*** Source material ***
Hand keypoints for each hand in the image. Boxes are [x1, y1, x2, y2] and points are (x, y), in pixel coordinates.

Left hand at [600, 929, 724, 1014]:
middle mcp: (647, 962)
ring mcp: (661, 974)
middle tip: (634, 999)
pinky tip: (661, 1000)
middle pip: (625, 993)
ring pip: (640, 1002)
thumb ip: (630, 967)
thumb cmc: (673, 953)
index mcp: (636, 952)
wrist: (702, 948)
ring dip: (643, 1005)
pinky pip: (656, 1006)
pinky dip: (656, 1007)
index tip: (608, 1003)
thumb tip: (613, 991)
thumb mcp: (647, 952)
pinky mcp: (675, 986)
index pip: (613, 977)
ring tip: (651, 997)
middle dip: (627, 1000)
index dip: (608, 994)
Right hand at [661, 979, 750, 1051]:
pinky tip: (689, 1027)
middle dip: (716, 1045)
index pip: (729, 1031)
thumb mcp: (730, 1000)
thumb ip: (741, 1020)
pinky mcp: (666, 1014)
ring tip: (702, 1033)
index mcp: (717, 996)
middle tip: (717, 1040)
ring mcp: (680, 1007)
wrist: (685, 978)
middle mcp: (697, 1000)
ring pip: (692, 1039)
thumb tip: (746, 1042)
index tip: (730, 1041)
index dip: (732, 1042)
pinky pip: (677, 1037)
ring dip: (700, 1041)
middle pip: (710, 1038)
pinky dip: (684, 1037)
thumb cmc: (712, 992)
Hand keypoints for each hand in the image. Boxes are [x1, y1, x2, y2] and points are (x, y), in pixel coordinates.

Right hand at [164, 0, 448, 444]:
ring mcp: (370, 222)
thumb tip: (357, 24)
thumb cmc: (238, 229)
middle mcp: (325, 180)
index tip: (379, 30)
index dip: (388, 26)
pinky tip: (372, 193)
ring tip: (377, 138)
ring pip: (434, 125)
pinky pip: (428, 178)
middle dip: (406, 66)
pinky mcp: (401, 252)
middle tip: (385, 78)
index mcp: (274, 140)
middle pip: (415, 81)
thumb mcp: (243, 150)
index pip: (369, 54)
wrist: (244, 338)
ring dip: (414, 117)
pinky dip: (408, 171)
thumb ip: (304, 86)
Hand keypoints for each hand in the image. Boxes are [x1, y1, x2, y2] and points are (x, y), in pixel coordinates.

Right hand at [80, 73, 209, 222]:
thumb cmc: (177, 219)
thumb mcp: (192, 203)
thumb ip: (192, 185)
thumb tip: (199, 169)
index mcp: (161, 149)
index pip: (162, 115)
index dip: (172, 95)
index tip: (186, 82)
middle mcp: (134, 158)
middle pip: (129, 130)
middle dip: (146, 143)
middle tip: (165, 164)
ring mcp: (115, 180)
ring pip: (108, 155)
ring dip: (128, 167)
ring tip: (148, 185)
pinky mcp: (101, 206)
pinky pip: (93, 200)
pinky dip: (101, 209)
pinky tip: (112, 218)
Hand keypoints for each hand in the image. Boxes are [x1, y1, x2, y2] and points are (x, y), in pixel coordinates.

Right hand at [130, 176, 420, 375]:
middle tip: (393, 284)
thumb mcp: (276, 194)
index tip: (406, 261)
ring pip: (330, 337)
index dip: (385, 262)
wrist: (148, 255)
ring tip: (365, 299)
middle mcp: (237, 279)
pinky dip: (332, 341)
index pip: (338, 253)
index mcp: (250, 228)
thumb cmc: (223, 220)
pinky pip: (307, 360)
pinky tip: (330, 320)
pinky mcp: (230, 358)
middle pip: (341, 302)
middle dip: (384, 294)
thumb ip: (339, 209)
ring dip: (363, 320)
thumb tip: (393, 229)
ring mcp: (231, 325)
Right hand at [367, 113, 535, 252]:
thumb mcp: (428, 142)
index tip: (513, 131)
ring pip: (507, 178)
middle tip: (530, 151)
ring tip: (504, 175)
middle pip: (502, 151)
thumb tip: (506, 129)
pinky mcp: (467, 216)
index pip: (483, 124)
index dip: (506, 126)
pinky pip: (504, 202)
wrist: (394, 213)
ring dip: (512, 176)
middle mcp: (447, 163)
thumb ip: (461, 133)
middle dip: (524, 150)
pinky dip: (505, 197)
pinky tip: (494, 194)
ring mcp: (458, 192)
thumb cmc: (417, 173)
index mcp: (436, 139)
***
- Exercise instructions: Please transcribe every entry above exactly as it appears.

- Answer to the exercise:
Hand keypoints for each hand in the image. Boxes are [x1, y1, x2, y2] and points are (x, y), in pixel coordinates.

Left hand at [600, 929, 724, 1014]:
middle mcp: (647, 962)
ring mcp: (661, 974)
middle tip: (634, 999)
pinky tip: (661, 1000)
middle pip: (625, 993)
ring pip: (640, 1002)
thumb ip: (630, 967)
thumb cmc: (673, 953)
index mcp: (636, 952)
wrist: (702, 948)
ring dip: (643, 1005)
pinky pip: (656, 1006)
pinky dip: (656, 1007)
index tip: (608, 1003)
thumb tip: (613, 991)
thumb mcp: (647, 952)
pinky mcp: (675, 986)
index pip: (613, 977)
ring tip: (651, 997)
middle dip: (627, 1000)
index dip: (608, 994)
Right hand at [661, 979, 750, 1051]:
pinky tip: (689, 1027)
middle dip: (716, 1045)
index pip: (729, 1031)
thumb mcp: (730, 1000)
thumb ip: (741, 1020)
pinky mcp: (666, 1014)
ring tip: (702, 1033)
index mcp: (717, 996)
middle tip: (717, 1040)
ring mcp: (680, 1007)
wrist: (685, 978)
middle mcp: (697, 1000)
ring pip: (692, 1039)
thumb tip: (746, 1042)
index tip: (730, 1041)
index dip: (732, 1042)
pinky pip: (677, 1037)
ring dip: (700, 1041)
middle pip: (710, 1038)
pinky dip: (684, 1037)
thumb cmc: (712, 992)
Hand keypoints for each hand in the image. Boxes are [x1, y1, x2, y2] and points are (x, y), in pixel coordinates.

Right hand at [164, 0, 448, 444]:
ring mcp: (370, 222)
thumb tip: (357, 24)
thumb cmc: (238, 229)
middle mcp: (325, 180)
index tip: (379, 30)
index dip: (388, 26)
pinky tip: (372, 193)
ring tip: (377, 138)
ring pip: (434, 125)
pinky pip: (428, 178)
middle dip: (406, 66)
pinky mcp: (401, 252)
middle tip: (385, 78)
index mcp: (274, 140)
middle pip: (415, 81)
thumb mcp: (243, 150)
index pip: (369, 54)
wrist: (244, 338)
ring dip: (414, 117)
pinky dip: (408, 171)
thumb ip: (304, 86)
Hand keypoints for each hand in the image. Boxes are [x1, y1, x2, y2] and points are (x, y), in pixel coordinates.

Right hand at [80, 73, 209, 222]:
thumb cmc: (177, 219)
thumb mcp: (192, 203)
thumb ip: (192, 185)
thumb tip: (199, 169)
index mcp: (161, 149)
index pip: (162, 115)
index dip: (172, 95)
index tip: (186, 82)
middle mcp: (134, 158)
middle pip: (129, 130)
middle dip: (146, 143)
middle tip: (165, 164)
ring mcp: (115, 180)
ring pip: (108, 155)
ring dip: (128, 167)
ring tip: (148, 185)
pinky mcp: (101, 206)
pinky pip: (93, 200)
pinky dip: (101, 209)
pinky tip: (112, 218)
Hand keypoints for each hand in the image. Boxes are [x1, y1, x2, y2] and points are (x, y), in pixel coordinates.

Right hand at [130, 176, 420, 375]:
middle tip: (393, 284)
thumb mcp: (276, 194)
index tip: (406, 261)
ring pip: (330, 337)
index dip: (385, 262)
wrist: (148, 255)
ring tip: (365, 299)
middle mcp: (237, 279)
pinky dip: (332, 341)
index pip: (338, 253)
index mcp: (250, 228)
thumb cmc: (223, 220)
pinky pip: (307, 360)
pinky tip: (330, 320)
pinky mcp: (230, 358)
middle pip: (341, 302)
middle dip: (384, 294)
thumb ip: (339, 209)
ring dip: (363, 320)
thumb tip: (393, 229)
ring mcp: (231, 325)
Right hand at [367, 113, 535, 252]:
thumb mcp: (428, 142)
index tip: (513, 131)
ring pip: (507, 178)
middle tip: (530, 151)
ring tip: (504, 175)
middle pip: (502, 151)
thumb tip: (506, 129)
pinky mcp: (467, 216)
index pip: (483, 124)
index dip: (506, 126)
pinky pip: (504, 202)
wrist: (394, 213)
ring dip: (512, 176)
middle mcp: (447, 163)
thumb ip: (461, 133)
middle dip: (524, 150)
pinky dip: (505, 197)
pinky tip: (494, 194)
ring mcp: (458, 192)
thumb cmc: (417, 173)
index mcp: (436, 139)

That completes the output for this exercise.